> **DIRECTIVE**: Change every "Candidates" in the items below to "Students" and give the items back with nothing else altered. Leave out the pictures.
=== Section Start ===
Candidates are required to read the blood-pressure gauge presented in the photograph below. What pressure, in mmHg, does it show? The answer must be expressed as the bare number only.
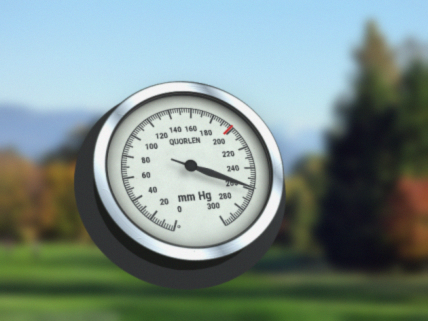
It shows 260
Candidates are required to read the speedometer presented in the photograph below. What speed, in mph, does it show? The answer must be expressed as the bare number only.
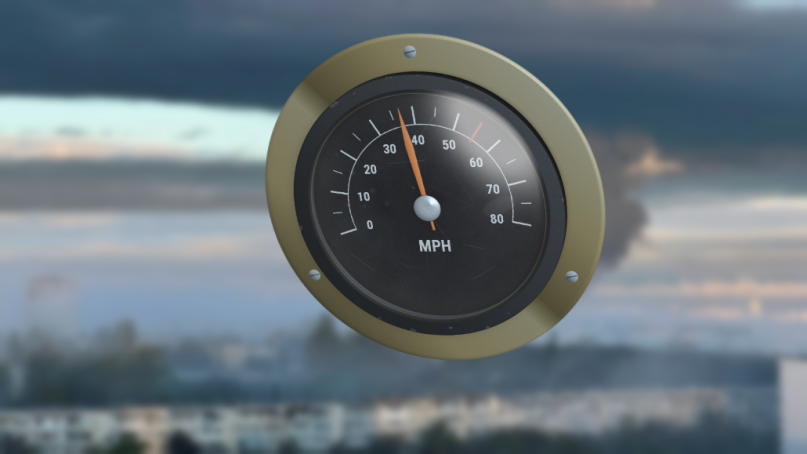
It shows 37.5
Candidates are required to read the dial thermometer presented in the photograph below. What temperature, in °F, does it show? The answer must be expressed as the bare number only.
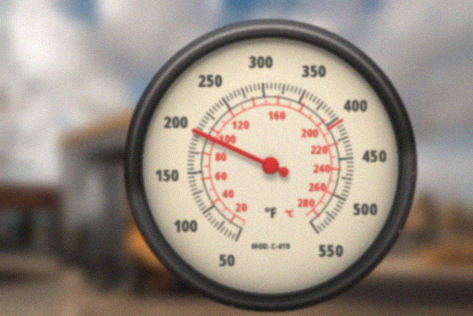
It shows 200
=== Section End ===
> **OUTPUT OF THE TASK**:
Students are required to read the blood-pressure gauge presented in the photograph below. What pressure, in mmHg, does it show? The answer must be expressed as the bare number only.
It shows 260
Students are required to read the speedometer presented in the photograph below. What speed, in mph, does it show? The answer must be expressed as the bare number only.
It shows 37.5
Students are required to read the dial thermometer presented in the photograph below. What temperature, in °F, does it show? The answer must be expressed as the bare number only.
It shows 200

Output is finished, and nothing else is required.